Where a matter is governed by a separately adopted institutional policy or procedure—including the Student Privacy and Digital Information Protection Policy, the Distance Education Privacy Manual, research data governance policies, and employee data governance instruments—such instrument controls to the extent of its specific applicability.

This Digital Privacy Statement forms part of the University’s governance architecture and shall be interpreted in accordance with the following order of precedence, where applicable:

(a) Applicable federal, state, local, and international law;

(b) The Institutional Charter and foundational governing instruments of the University;

(c) The Institutional Policy Framework;

(d) Formally adopted governance directives issued pursuant to the Institutional Policy Framework;

(e) The Student Privacy and Digital Information Protection Policy and its associated procedural instruments; and

(f) Other formally adopted governance instruments of the University.

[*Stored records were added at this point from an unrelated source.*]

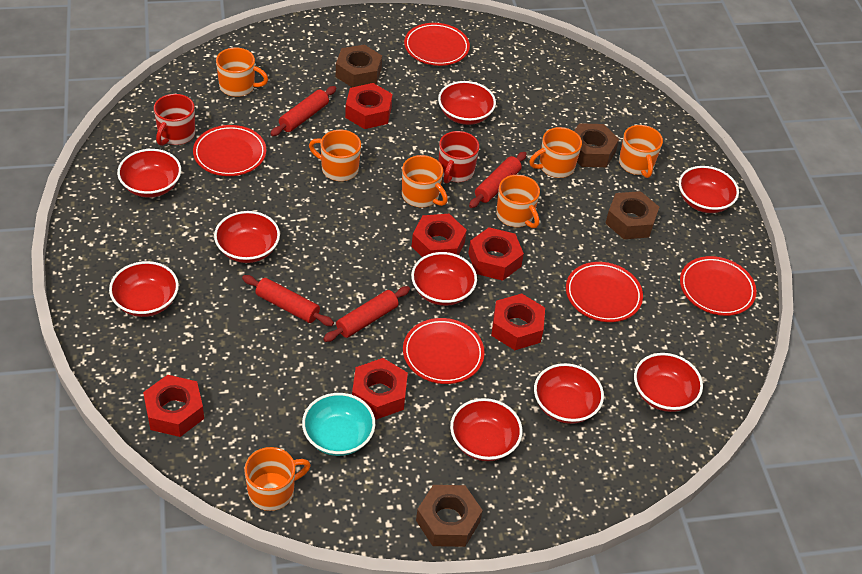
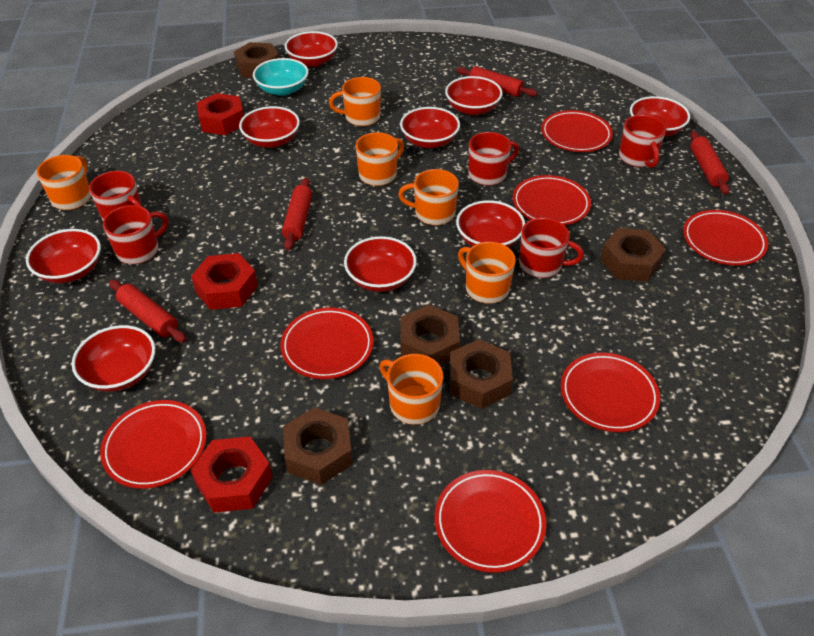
brown nut: 4 -> 5
orange mug: 7 -> 6
red mug: 2 -> 5
red nut: 6 -> 3
red plate: 5 -> 7

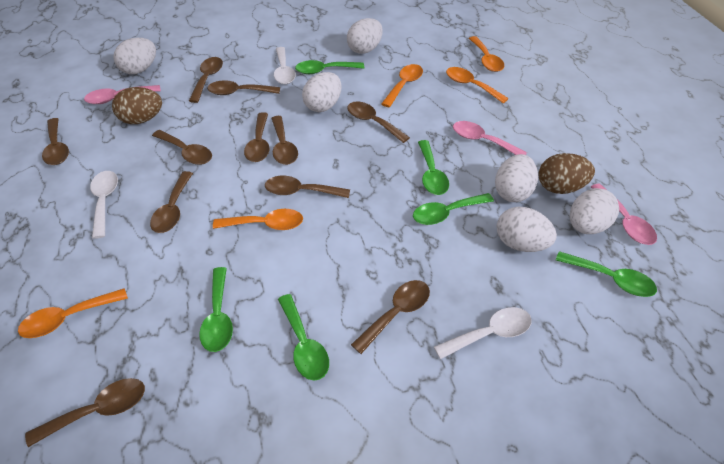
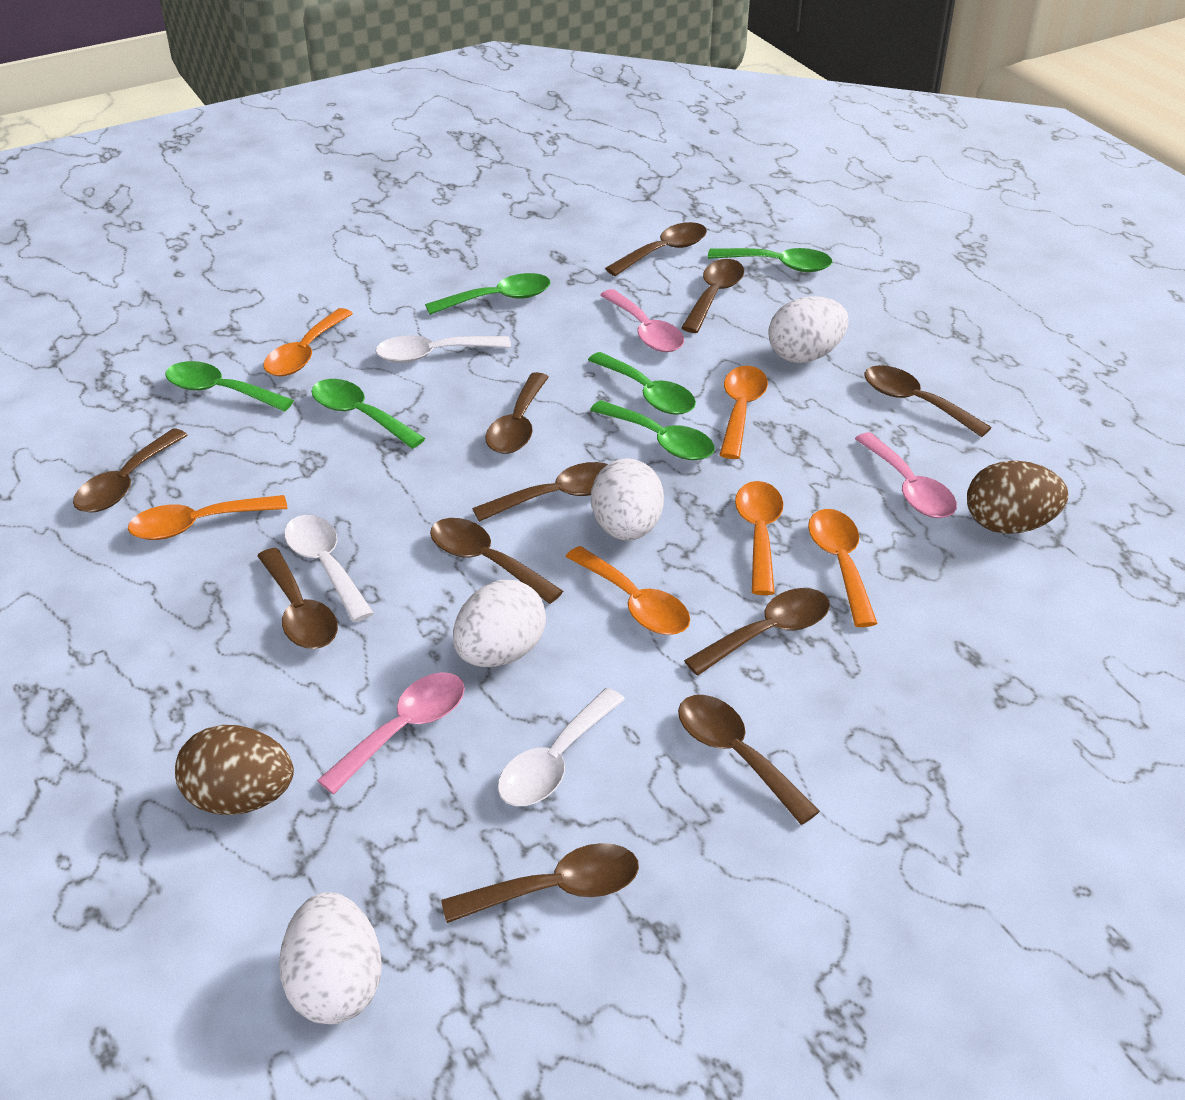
orange spoon: 5 -> 6
white egg: 6 -> 4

In the event of any inconsistency, the higher-order authority shall control to the extent of the conflict.

This Statement shall be read and applied to harmonize with higher-order governing instruments and applicable law, and shall be construed to avoid conflict where reasonably possible.

This Digital Privacy Statement shall be reviewed at least annually, or more frequently as necessary, to ensure continued alignment with applicable law, accreditation requirements, technological developments, and institutional governance standards.

Amendment, modification, or rescission of this Digital Privacy Statement may occur only through formally documented institutional processes and with the approval of the appropriate governing authority as defined within the University’s governance framework.

Where material changes affect the substance of data processing practices, the University may provide notice through its official website or other appropriate communication channels.

If any provision of this Digital Privacy Statement is determined to be invalid, unlawful, or unenforceable by a court or competent authority, such determination shall not affect the validity or enforceability of the remaining provisions, which shall remain in full force and effect.

Actions taken under prior versions remain valid unless expressly invalidated.

Questions, concerns, or requests regarding this Digital Privacy Statement or the processing of personal information may be directed to the University through its designated contact office:

Department of Information Technology

The American University of Science

2155 Kalakaua Ave

Honolulu, HI 96815

United States

Email: IT@ausa.ac

Phone: +1 808-808-3379

Email is the preferred method of contact for privacy requests.

The University reserves the right to verify the identity of any individual submitting a request involving personal information and to require sufficient information to authenticate such request prior to response.